CEO’s Bel20 verdienen 15% meer

De CEO’s van de Bel20-bedrijven ontvingen in 2007 een bescheiden loonsverhoging van 1,5 %. Toch steeg hun inkomen met ruim 15 %, want aandelenopties en aandelen werden kwistig uitgedeeld.

De Europese ministers van Financiën hebben zich onlangs gebogen over de bezoldiging van topmanagers. De kritiek was niet van de lucht. De ministers vonden dat de lonen niet in verhouding staan tot de prestaties. Deze zaak staat dan ook vooraan op de agenda tijdens het Franse voorzitterschap in de tweede helft van dit jaar. Een Europese gedragscode lijkt haalbaar. Onder meer de beperking van de gouden handdruk tot één jaarsalaris en de beperkingen op aandelenopties staan op het programma. Europa begrijpt dat de sociale aanvaarding van de toplonen op een dieptepunt zit.

Ook in België is er weinig begrip. De reacties bijvoorbeeld op de berichtgeving van Trends over de gouden parachute van de CEO’s van Bel20-bedrijven op de website van de krant Het Laatste Nieuws lieten niets aan de verbeelding over. Het gemiddelde brutoloon (exclusief opties) van de CEO van een Bel20-bedrijf bedroeg in 2007 2,12 miljoen euro (zie tabel 1). Dat betekent een zeer bescheiden loonevolutie ten opzichte van 2006: +1,49 % op een vergelijkbaar staal van bedrijven. Dat is zelfs iets minder dan de inflatie die vorig jaar op 1,8 % lag. Vergeet echter niet dat de CEO-lonen in 2006 fors waren gestegen, met 30,78 %.

■ **SCHRIFTELIJKE OPDRACHT A**
Geef in de lijst alles vanaf de regel met "genus: Atarnes" tot en met de regel met "common name: Ashy mining bee" weer als een genummerde opsomming, zonder lege regels.

■ **TE VERWERKEN LIJST**
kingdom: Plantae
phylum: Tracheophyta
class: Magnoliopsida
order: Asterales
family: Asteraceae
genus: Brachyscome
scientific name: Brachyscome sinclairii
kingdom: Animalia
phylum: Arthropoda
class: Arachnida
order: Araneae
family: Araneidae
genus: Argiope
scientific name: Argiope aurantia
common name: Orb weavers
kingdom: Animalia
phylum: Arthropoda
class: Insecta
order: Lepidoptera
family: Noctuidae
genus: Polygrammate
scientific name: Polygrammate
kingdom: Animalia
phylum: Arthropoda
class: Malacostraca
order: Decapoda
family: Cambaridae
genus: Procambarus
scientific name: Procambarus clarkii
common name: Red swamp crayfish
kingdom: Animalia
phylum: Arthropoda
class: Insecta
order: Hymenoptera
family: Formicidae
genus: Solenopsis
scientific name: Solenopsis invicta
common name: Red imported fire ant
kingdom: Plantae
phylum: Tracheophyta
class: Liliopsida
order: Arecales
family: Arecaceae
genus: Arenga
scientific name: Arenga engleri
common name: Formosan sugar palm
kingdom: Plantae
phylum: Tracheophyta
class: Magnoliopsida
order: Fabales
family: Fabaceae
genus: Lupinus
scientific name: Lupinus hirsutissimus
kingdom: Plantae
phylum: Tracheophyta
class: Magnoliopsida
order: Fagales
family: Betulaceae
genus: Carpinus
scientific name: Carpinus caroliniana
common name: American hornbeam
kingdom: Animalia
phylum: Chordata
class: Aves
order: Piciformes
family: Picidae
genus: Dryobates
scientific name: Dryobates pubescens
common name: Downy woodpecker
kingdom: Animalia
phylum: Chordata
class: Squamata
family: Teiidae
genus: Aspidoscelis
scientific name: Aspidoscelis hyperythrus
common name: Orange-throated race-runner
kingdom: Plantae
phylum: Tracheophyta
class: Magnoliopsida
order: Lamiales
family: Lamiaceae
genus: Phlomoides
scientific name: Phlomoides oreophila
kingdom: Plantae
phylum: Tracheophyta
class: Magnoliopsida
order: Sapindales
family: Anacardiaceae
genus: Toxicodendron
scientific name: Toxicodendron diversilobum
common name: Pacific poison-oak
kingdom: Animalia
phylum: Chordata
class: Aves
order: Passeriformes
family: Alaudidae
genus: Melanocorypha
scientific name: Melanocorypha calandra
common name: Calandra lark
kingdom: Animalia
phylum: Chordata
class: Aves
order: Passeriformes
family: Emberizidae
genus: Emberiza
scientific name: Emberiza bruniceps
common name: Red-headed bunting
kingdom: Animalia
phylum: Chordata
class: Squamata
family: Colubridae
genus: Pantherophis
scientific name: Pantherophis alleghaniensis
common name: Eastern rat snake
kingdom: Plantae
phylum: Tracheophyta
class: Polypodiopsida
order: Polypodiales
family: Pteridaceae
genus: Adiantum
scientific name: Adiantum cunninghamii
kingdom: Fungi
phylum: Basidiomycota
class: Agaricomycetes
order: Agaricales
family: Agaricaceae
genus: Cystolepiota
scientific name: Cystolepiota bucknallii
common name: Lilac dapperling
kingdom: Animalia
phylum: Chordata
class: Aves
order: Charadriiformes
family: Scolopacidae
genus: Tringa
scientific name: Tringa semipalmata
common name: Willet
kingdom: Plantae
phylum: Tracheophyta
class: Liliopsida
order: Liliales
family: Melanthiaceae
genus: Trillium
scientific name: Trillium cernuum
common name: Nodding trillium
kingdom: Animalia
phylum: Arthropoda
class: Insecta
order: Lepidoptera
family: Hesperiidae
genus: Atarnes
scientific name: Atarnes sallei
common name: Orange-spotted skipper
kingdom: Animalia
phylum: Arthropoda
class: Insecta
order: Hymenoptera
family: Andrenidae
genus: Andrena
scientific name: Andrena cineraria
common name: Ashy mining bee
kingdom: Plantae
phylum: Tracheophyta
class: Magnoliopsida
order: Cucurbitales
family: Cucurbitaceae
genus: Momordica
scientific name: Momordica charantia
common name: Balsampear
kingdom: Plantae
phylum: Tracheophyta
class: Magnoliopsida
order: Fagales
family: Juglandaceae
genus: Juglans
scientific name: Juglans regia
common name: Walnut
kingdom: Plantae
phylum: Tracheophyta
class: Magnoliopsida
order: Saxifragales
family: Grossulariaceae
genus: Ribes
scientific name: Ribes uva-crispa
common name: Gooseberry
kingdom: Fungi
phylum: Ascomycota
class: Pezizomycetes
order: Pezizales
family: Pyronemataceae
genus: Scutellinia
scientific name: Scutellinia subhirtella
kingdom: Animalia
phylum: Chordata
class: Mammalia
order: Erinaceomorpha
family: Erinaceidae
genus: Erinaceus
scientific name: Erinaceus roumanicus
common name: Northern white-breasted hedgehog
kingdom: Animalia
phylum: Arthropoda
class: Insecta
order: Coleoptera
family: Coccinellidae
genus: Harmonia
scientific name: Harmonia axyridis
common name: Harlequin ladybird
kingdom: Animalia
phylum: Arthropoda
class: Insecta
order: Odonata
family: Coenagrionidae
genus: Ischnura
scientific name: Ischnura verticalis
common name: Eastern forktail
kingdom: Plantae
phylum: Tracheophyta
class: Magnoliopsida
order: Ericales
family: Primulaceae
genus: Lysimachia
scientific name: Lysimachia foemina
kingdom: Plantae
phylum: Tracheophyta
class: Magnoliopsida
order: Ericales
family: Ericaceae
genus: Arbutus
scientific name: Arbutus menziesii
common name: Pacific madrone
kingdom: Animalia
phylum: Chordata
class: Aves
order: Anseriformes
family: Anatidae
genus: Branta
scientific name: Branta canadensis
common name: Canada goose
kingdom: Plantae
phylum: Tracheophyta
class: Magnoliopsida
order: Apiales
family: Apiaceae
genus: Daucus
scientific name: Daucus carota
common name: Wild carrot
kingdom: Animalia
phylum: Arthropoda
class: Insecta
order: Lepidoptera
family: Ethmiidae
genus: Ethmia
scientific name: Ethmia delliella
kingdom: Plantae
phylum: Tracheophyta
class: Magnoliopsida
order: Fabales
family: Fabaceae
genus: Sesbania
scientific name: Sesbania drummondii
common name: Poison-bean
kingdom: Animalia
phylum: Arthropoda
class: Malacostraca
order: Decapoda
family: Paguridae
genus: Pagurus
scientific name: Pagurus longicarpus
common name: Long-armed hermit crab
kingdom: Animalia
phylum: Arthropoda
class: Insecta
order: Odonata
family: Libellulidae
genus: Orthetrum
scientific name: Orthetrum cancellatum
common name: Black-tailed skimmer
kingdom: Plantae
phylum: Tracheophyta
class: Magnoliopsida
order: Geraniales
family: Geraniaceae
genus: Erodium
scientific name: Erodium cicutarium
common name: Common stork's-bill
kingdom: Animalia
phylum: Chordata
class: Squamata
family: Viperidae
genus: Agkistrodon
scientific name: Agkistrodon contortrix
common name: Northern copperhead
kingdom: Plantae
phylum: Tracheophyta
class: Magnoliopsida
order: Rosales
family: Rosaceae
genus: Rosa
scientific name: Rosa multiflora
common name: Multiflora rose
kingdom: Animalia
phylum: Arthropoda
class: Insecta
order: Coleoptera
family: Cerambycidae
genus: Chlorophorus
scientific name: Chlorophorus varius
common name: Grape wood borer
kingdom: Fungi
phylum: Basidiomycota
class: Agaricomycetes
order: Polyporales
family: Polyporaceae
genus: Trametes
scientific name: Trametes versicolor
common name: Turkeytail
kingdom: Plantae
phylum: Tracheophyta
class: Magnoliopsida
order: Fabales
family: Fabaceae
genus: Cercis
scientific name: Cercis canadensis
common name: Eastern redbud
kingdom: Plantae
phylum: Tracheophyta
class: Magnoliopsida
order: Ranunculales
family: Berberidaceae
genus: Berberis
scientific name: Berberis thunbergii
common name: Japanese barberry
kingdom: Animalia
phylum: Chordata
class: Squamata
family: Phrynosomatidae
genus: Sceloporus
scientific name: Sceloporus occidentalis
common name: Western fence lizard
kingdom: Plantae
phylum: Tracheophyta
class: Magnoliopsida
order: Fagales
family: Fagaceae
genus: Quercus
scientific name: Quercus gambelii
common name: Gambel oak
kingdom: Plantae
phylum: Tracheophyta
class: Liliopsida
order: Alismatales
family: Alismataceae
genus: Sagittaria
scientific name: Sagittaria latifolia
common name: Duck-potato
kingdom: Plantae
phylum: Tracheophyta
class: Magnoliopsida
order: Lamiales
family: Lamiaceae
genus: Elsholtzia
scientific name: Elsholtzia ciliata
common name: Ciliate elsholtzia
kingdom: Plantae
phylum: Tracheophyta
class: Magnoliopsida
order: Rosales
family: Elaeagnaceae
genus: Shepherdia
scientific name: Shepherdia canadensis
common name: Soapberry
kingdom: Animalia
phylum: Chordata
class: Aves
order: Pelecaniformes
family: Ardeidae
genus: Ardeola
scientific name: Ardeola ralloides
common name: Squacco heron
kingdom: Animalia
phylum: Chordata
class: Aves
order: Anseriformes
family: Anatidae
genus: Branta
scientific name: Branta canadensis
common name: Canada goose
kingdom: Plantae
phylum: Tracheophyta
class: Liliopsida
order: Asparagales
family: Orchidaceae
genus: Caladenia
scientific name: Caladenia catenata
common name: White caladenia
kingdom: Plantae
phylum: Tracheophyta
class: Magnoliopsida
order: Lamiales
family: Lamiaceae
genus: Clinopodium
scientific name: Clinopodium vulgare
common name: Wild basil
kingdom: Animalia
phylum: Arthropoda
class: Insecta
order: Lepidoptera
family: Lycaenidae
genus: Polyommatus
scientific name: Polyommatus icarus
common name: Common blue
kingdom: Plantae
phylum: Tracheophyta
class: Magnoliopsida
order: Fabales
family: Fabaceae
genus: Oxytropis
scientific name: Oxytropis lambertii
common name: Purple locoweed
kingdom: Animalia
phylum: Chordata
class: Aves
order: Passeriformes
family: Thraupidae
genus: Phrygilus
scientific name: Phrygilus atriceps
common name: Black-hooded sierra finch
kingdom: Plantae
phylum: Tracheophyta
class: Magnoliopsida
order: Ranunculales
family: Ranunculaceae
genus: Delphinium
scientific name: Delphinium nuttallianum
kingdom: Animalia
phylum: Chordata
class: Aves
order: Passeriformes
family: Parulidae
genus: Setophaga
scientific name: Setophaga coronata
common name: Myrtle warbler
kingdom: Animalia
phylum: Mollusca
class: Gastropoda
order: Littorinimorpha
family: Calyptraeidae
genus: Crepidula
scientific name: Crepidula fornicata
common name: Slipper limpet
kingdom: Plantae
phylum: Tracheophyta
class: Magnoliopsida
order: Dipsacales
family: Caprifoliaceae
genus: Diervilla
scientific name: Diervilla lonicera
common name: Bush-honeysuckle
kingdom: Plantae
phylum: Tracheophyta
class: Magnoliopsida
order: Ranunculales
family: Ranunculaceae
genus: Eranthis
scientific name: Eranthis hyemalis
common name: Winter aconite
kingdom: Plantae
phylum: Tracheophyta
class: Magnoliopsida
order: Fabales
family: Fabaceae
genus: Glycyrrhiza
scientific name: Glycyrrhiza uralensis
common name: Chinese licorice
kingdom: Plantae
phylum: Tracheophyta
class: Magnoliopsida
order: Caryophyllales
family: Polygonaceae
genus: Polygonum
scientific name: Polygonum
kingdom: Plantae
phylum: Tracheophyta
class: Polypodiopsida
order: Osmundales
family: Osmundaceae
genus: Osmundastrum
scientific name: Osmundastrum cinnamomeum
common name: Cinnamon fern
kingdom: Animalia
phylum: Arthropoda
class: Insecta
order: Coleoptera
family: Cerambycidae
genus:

■ **SCHRIFTELIJKE OPDRACHT B**
Schrijf een vervolg op het tekstfragment over de lonen van de CEO's van Bel20-bedrijven dat aansluit op de laatste zin.

■ **ANTWOORD OPDRACHT A**
1. genus: Atarnes
2. scientific name: Atarnes sallei
3. common name: Orange-spotted skipper
4. kingdom: Animalia
5. phylum: Arthropoda
6. class: Insecta
7. order: Hymenoptera
8. family: Andrenidae
9. genus: Andrena
10. scientific name: Andrena cineraria
11. common name: Ashy mining bee

■ **ANTWOORD OPDRACHT B**
Dat bescheiden percentage verbergt ook zeer uiteenlopende individuele cijfers. Didier Bellens van Belgacom is de grootste groeier met een stijging van 45 %. De pineut – als we in deze grootteordes dat woord mogen gebruiken – is Albert Frère van GBL die 36,2 % daalde. Frère kreeg in 2006 dan ook een uitzonderlijke premie van 3 miljoen euro, in 2007 moest hij het stellen met een bonus van 1 miljoen euro. Van de zeventien CEO’s waarvan het loon bekend is, gingen er slechts vijf achteruit. De topverdiener is Carlos Brito van InBev, hij ging lopen met een salaris van 4,3 miljoen euro. Een tweede, omstreden, plaats is voor Jean-Paul Votron van Fortis. Hij ontving 3,9 miljoen euro en ging 15,4 % vooruit in een jaar dat het aandeel van Fortis kelderde. De top van Fortis verklaarde het hogere loon door de overname van ABN-Amro.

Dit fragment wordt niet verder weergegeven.